→ **YOUR ASSIGNMENT**: Omit the pictures, please, and give each record below again exactly.

INPUT DATA section start

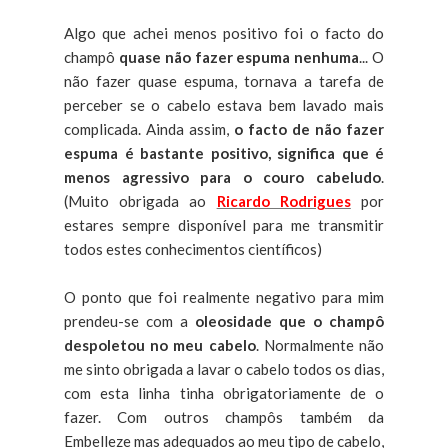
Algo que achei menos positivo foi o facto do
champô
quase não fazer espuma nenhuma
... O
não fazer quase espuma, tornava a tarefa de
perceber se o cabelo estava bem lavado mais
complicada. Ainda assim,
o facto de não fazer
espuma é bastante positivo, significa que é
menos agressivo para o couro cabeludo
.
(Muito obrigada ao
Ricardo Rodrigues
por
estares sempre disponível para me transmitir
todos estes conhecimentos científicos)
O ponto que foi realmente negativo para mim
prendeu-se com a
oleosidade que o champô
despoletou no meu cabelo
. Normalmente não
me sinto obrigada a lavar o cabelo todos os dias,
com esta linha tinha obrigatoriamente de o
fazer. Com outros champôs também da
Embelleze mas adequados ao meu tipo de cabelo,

INPUT DATA section end

→ **RESULT OF THE TASK**:
Algo que achei menos positivo foi o facto do
champô
quase não fazer espuma nenhuma
... O
não fazer quase espuma, tornava a tarefa de
perceber se o cabelo estava bem lavado mais
complicada. Ainda assim,
o facto de não fazer
espuma é bastante positivo, significa que é
menos agressivo para o couro cabeludo
.
(Muito obrigada ao
Ricardo Rodrigues
por
estares sempre disponível para me transmitir
todos estes conhecimentos científicos)
O ponto que foi realmente negativo para mim
prendeu-se com a
oleosidade que o champô
despoletou no meu cabelo
. Normalmente não
me sinto obrigada a lavar o cabelo todos os dias,
com esta linha tinha obrigatoriamente de o
fazer. Com outros champôs também da
Embelleze mas adequados ao meu tipo de cabelo,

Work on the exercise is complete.